Die Bergspitze gewann 1962 wissenschaftliche Bedeutung, als sowjetische Astronomen dort ein Beobachtungsposten mit mehreren Teleskopen errichteten. Diese frühe Gründung legte den Grundstein für die laufende Forschungsaktivität an diesem Ort.
Die Universität von Chile betreibt seit 2011 eine Sternwarte auf dem Gipfel und bietet der Öffentlichkeit Astronomiekurse an. Diese Aktivitäten machen den Ort zu einem Treffpunkt für Menschen, die den Himmel erforschen möchten.

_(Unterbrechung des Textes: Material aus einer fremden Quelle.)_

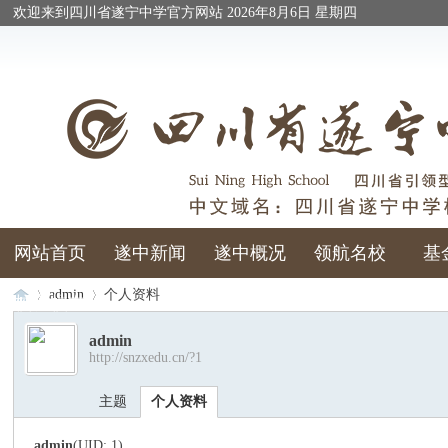
欢迎来到四川省遂宁中学官方网站
2026年8月6日 星期四
网站首页
遂中新闻
遂中概况
领航名校
基
admin
个人资料
校庆校友
admin
http://snzxedu.cn/?1
四
›
›
主题
个人资料
admin
(UID: 1)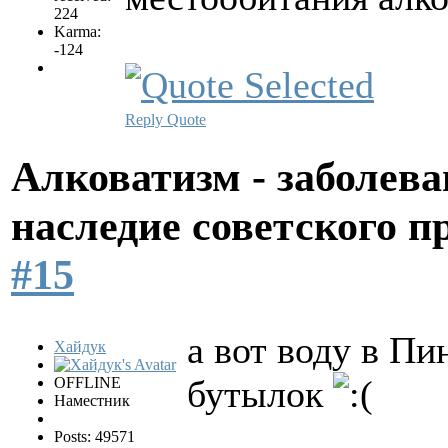
224
Karma:
-124
Reply
Quote
Алковатизм - заболева
наследие советского 
#15
а вот воду в Пи
Хайдук
бутылок
OFFLINE
Наместник
Posts: 49571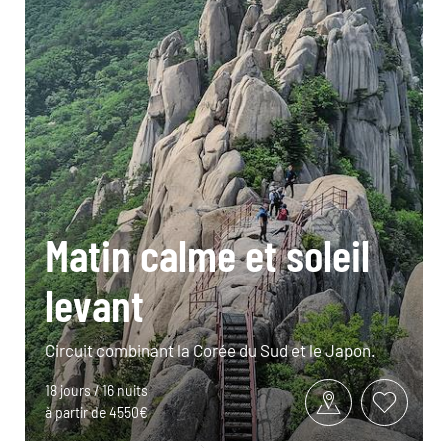
Matin calme et soleil
levant
Circuit combinant la Corée du Sud et le Japon.
18 jours / 16 nuits
à partir de 4550€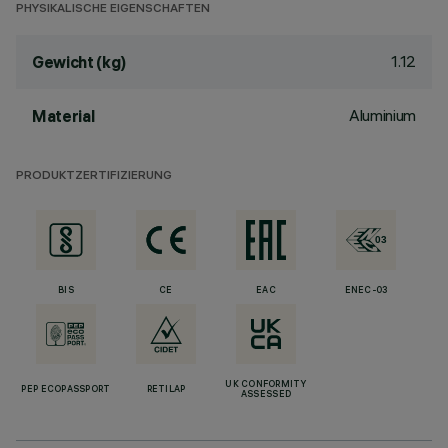
PHYSIKALISCHE EIGENSCHAFTEN
1.12
Gewicht (kg)
Aluminium
Material
PRODUKTZERTIFIZIERUNG
BIS
CE
EAC
ENEC-03
UK CONFORMITY
PEP ECOPASSPORT
RETILAP
ASSESSED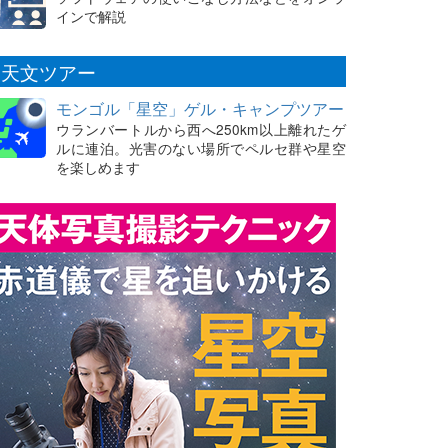
インで解説
天文ツアー
モンゴル「星空」ゲル・キャンプツアー
ウランバートルから西へ250km以上離れたゲ
ルに連泊。光害のない場所でペルセ群や星空
を楽しめます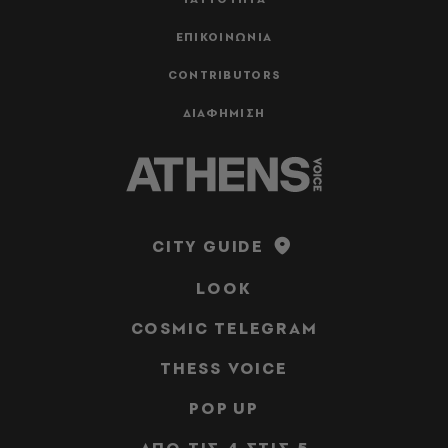
ΕΠΙΚΟΙΝΩΝΙΑ
CONTRIBUTORS
ΔΙΑΦΗΜΙΣΗ
CITY GUIDE
LOOK
COSMIC TELEGRAM
THESS VOICE
POP UP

Der Gipfel ist über einen Wanderweg erreichbar, der von den umliegenden Stadtteilen aus beginnt. Die beste Zeit zum Besuch ist in den frühen Morgenstunden, wenn die Luft klarer ist und die Fernsicht besser wird.
Der Name stammt vom Quechua-Wort 'q'ala', was 'völlig kahl' bedeutet und sich auf das karge Aussehen des Berges bezieht. Diese sprachliche Verbindung zeigt die historischen Wurzeln der Anden-Region und ihre indigene Namengebung.